La crise de la Covid-19 a vu la fermeture des écoles entre autres. La seule manière d’assurer la continuité pédagogique est l’usage non pas du numérique seul mais de l’enseignement à distance qui peut avoir comme supports, la radio, la télévision, le numérique et le hard en papier). Le numérique a permis dans les pays du Nord de faire face à la continuité pédagogique parce que dans une certaine mesure, il y a l’accès, les contenus, et les outils disponibles pour une bonne partie de la population scolaire. Les possibilités d’accompagnement par les parents ont aussi été mises à contribution.  

Dans les pays africains en particulier, le numérique s’il n’est pas contextualisé risque de creuser l’écart entre les milieux urbain et rural à cause du faible taux de pénétration des technologies. L’Afrique a donc un autre grand défi à relever pour se préparer aux autres chocs futurs. Il lui faut préparer les conditions de l’usage du numérique 


8. Selon vous, l’impact d’APPRENDRE sur les politiques éducatives est-il déjà tangible ? 

Oui avec un seul exemple : lorsque la crise de la Covid-19 est apparue et que les écoles eurent été fermées les différents pays ont demandé l’appui d’Apprendre pour offrir des perspectives de continuité pédagogiques avec plus ou moins de réussite. Un webinaire qui a regroupé un certain nombre d’acteurs des pays a permis de mettre en évidence la nécessité d’élaborer des politiques incluant l’usage du numérique.   

Avec l’appui d’APPRENDRE, les politiques de formations des enseignants dans plusieurs pays sont en train d’évoluer avec souvent l’évaluation des enseignants comme porte d’entrée. Cela était inconcevable il y a une dizaine d’années. 

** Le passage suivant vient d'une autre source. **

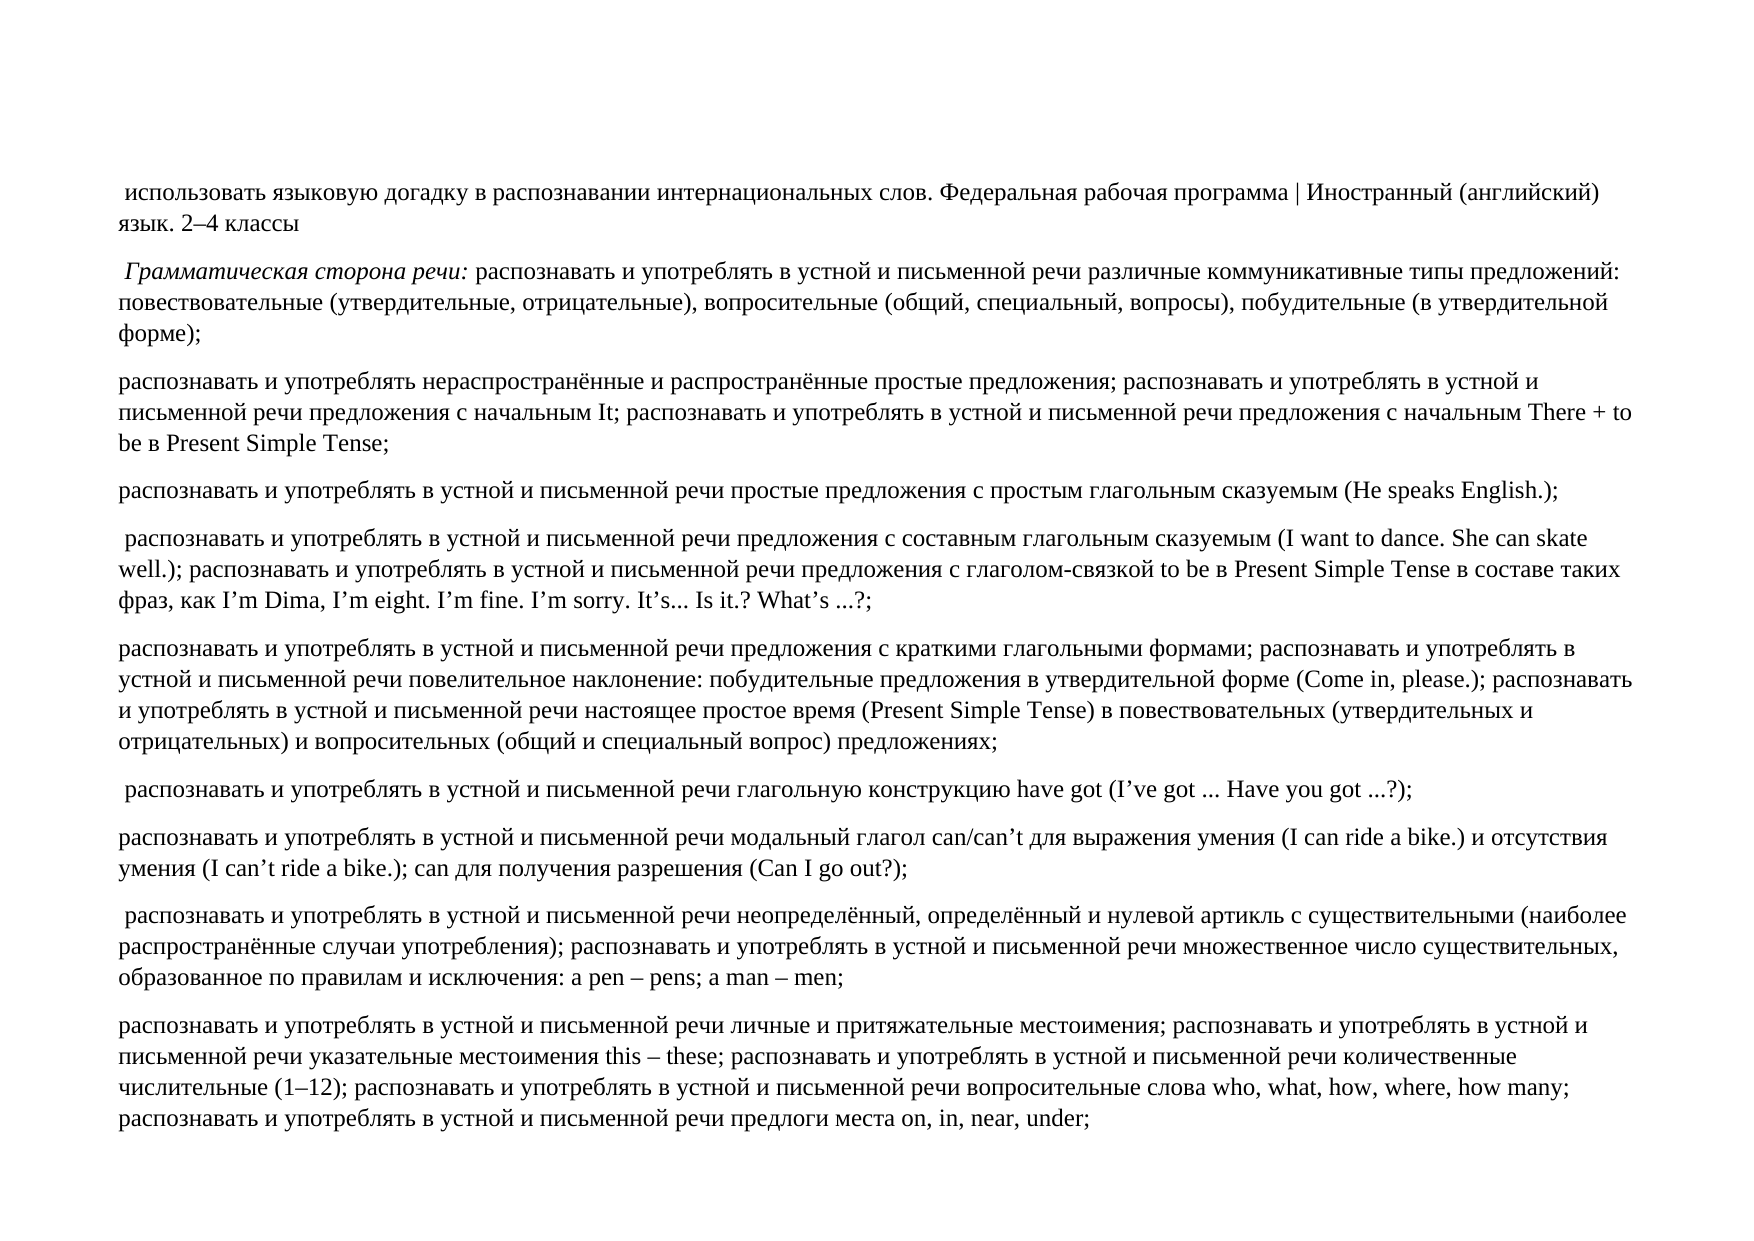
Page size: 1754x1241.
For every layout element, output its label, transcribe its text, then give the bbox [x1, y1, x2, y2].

text распознавать и употреблять в устной и письменной речи глагольную конструкцию have got (I’ve got ... Have you got ...?); [118, 774, 1636, 803]
text Грамматическая сторона речи: распознавать и употреблять в устной и письменной речи различные коммуникативные типы предложений: повествовательные (утвердительные, отрицательные), вопросительные (общий, специальный, вопросы), побудительные (в утвердительной форме); [118, 256, 1636, 347]
text распознавать и употреблять в устной и письменной речи простые предложения с простым глагольным сказуемым (He speaks English.); [118, 476, 1636, 504]
text распознавать и употреблять в устной и письменной речи личные и притяжательные местоимения; распознавать и употреблять в устной и письменной речи указательные местоимения this – these; распознавать и употреблять в устной и письменной речи количественные числительные (1–12); распознавать и употреблять в устной и письменной речи вопросительные слова who, what, how, where, how many; распознавать и употреблять в устной и письменной речи предлоги места on, in, near, under; [118, 1010, 1636, 1132]
text использовать языковую догадку в распознавании интернациональных слов. Федеральная рабочая программа | Иностранный (английский) язык. 2–4 классы [118, 177, 1636, 237]
text распознавать и употреблять в устной и письменной речи предложения с краткими глагольными формами; распознавать и употреблять в устной и письменной речи повелительное наклонение: побудительные предложения в утвердительной форме (Come in, please.); распознавать и употреблять в устной и письменной речи настоящее простое время (Present Simple Tense) в повествовательных (утвердительных и отрицательных) и вопросительных (общий и специальный вопрос) предложениях; [118, 633, 1636, 755]
text распознавать и употреблять в устной и письменной речи модальный глагол сan/can’t для выражения умения (I can ride a bike.) и отсутствия умения (I can’t ride a bike.); can для получения разрешения (Can I go out?); [118, 822, 1636, 881]
text распознавать и употреблять в устной и письменной речи предложения с составным глагольным сказуемым (I want to dance. She can skate well.); распознавать и употреблять в устной и письменной речи предложения с глаголом-связкой to be в Present Simple Tense в составе таких фраз, как I’m Dima, I’m eight. I’m fine. I’m sorry. It’s... Is it.? What’s ...?; [118, 523, 1636, 614]
text распознавать и употреблять в устной и письменной речи неопределённый, определённый и нулевой артикль с существительными (наиболее распространённые случаи употребления); распознавать и употреблять в устной и письменной речи множественное число существительных, образованное по правилам и исключения: a pen – pens; a man – men; [118, 900, 1636, 991]
text распознавать и употреблять нераспространённые и распространённые простые предложения; распознавать и употреблять в устной и письменной речи предложения с начальным It; распознавать и употреблять в устной и письменной речи предложения с начальным There + to be в Present Simple Tense; [118, 366, 1636, 457]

9. Quels sont les projets du Conseil scientifique pour 2020 ? 

Dans le pipeline de 2020 on peut noter : 

–        La continuité du suivi des projet de recherche en éducation 

–        L’organisation d’un prix de la recherche en éducation 

–        L’inventaire des thèses en éducation en Afrique 

–        Divers soutiens aux projets des pays qui ont élaborés des plans d’actions approuvés par Apprendre. 


Les Groupes thématiques continuent leur travail d’élaboration de stratégies adaptées et adaptatives afin de faire face aux nombreux défis et aux nombreuses sollicitations des pays tellement les besoins sont immenses.  

Ce programme de 2020 n’est pas exhaustif et sera mis en œuvre en s’adaptant à ce que permet la crise de la Covid-19.